Cassese died last Thursday of a heart attack at age 53.

His death leaves “a definite big void,” Henri added. “When I was out working, I always looked for Mike, at sports events, the film festival.”

She was particularly saddened for his boys, Daniel, 17, and David, 13.

During a weekend visitation, Cassese’s uncle Rocco said relatives were especially shocked because his nephew was about the same age as his teenage son, Daniel, when his father, Joseph Cassese, died.

Born in Italy, Cassese joined the Sun in 1985 where he worked for 16 years before becoming a freelancer with the Reuters news service.

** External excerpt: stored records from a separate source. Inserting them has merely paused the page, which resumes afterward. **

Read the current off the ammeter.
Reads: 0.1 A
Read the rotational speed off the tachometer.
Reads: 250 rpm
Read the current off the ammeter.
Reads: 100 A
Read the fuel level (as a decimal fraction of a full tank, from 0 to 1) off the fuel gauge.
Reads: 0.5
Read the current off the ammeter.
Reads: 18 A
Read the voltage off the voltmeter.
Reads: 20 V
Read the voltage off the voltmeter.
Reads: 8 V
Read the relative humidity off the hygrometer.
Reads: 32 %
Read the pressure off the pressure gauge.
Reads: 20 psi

He won two National Newspaper Awards, the most famous being his first in 1992 for a World Series photo of Blue Jay’s third baseman Kelly Gruber tagging out Atlanta Braves outfielder Deion Sanders — an image that proved the umpire made a bad call.

Sun photographer Mike Peake said “he was one of those guys who, in a scrum, would make room for people. That’s a sign that you’re a person and a photographer, understanding the need of others without compromising yourself or others.”

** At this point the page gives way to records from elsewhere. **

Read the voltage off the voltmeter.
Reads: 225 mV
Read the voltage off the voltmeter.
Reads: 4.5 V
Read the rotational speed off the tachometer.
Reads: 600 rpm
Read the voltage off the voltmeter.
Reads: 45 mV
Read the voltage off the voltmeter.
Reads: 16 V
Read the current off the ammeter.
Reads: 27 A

Cassese’s helpfulness came “with a confidence of being as good as he was,” said Ron Poling, retired Canadian Press picture service chief.

Close friend Fred Thornhill, a former Sun photographer, said “his family adored him.”

In his eulogy, Thornhill told almost 300 mourners that Cassese “set a standard of excellence” whether covering prime ministers, bankers or variety store owners.

But he emphasized “Mike was a father first,” and a “consummate brother” to his sister, adding “he loved you very much, Mary. I know this because he told me.

“I believe his heart gave out Thursday, because he shared so much,” Thornhill said.